• Exercise material
____

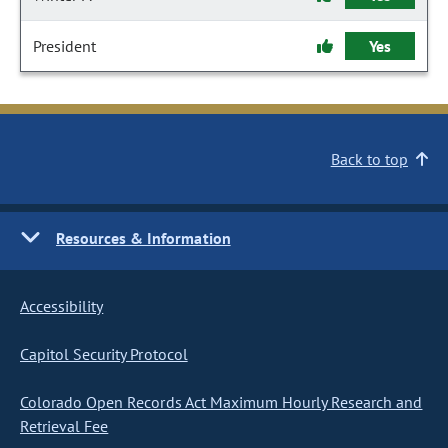
President
Yes
Back to top
Resources & Information
Accessibility
Capitol Security Protocol
Colorado Open Records Act Maximum Hourly Research and
Retrieval Fee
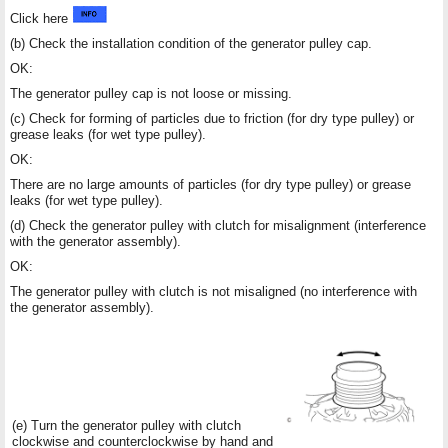
Click here
(b) Check the installation condition of the generator pulley cap.
OK:
The generator pulley cap is not loose or missing.
(c) Check for forming of particles due to friction (for dry type pulley) or
grease leaks (for wet type pulley).
OK:
There are no large amounts of particles (for dry type pulley) or grease
leaks (for wet type pulley).
(d) Check the generator pulley with clutch for misalignment (interference
with the generator assembly).
OK:
The generator pulley with clutch is not misaligned (no interference with
the generator assembly).
(e) Turn the generator pulley with clutch
clockwise and counterclockwise by hand and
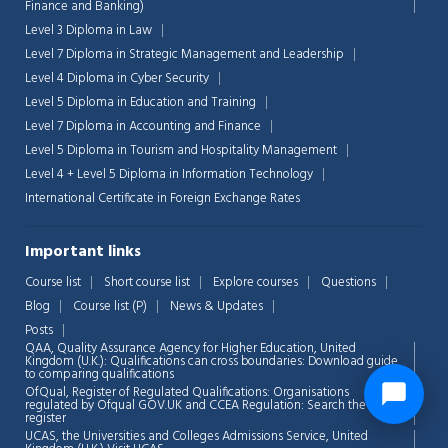
Finance and Banking)
Level 3 Diploma in Law
Level 7 Diploma in Strategic Management and Leadership
Level 4 Diploma in Cyber Security
Level 5 Diploma in Education and Training
Level 7 Diploma in Accounting and Finance
Level 5 Diploma in Tourism and Hospitality Management
Level 4 + Level 5 Diploma in Information Technology
International Certificate in Foreign Exchange Rates
Important links
Course list
Short course list
Explore courses
Questions
Blog
Course list (P)
News & Updates
Posts
QAA,
Quality Assurance Agency for Higher Education, United
Kingdom (U.K.): Qualifications can cross boundaries: Download guide
to comparing qualifications
OfQual, Register of Regulated Qualifications: Organisations
regulated by Ofqual GOV.UK and CCEA Regulation:
Search the
register
UCAS, the Universities and Colleges Admissions Service, United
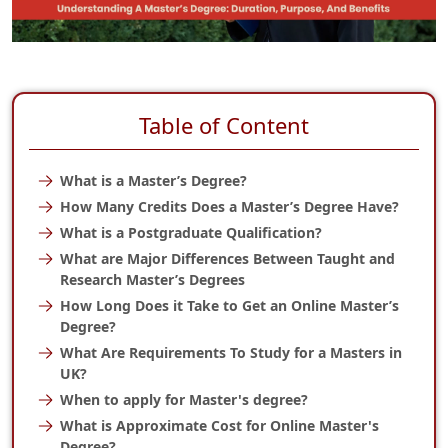
Table of Content
What is a Master’s Degree?
How Many Credits Does a Master’s Degree Have?
What is a Postgraduate Qualification?
What are Major Differences Between Taught and
Research Master’s Degrees
How Long Does it Take to Get an Online Master’s
Degree?
What Are Requirements To Study for a Masters in
UK?
When to apply for Master's degree?
What is Approximate Cost for Online Master's
Degree?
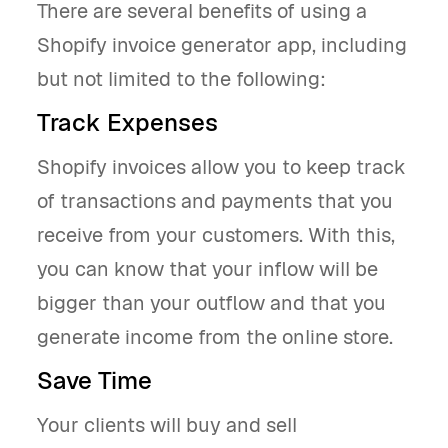
There are several benefits of using a
Shopify invoice generator app, including
but not limited to the following:
Track Expenses
Shopify invoices allow you to keep track
of transactions and payments that you
receive from your customers. With this,
you can know that your inflow will be
bigger than your outflow and that you
generate income from the online store.
Save Time
Your clients will buy and sell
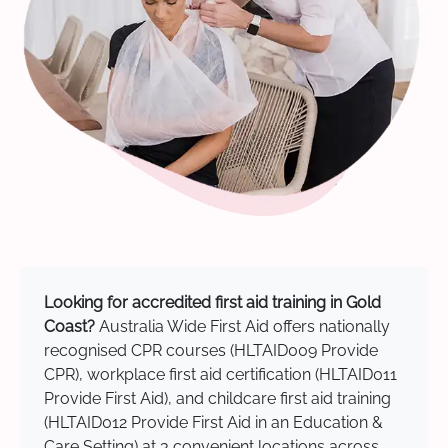
Looking for accredited first aid training in Gold
Coast?
Australia Wide First Aid offers nationally
recognised CPR courses (HLTAID009 Provide
CPR), workplace first aid certification (HLTAID011
Provide First Aid), and childcare first aid training
(HLTAID012 Provide First Aid in an Education &
Care Setting) at 3 convenient locations across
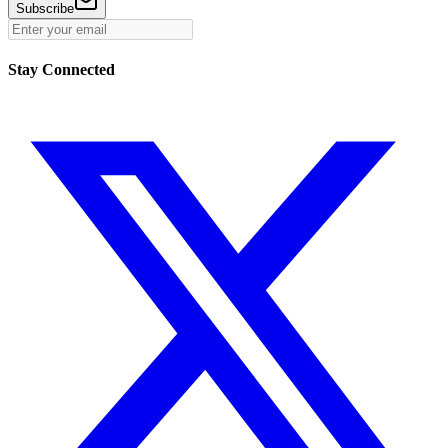
Subscribe
Stay Connected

____

• Your goal
Reproduce the text from the start of the entries up to and including the line containing "Retrieval Fee", omitting the pictures.

• Written response
President
Yes
Back to top
Resources & Information
Accessibility
Capitol Security Protocol
Colorado Open Records Act Maximum Hourly Research and
Retrieval Fee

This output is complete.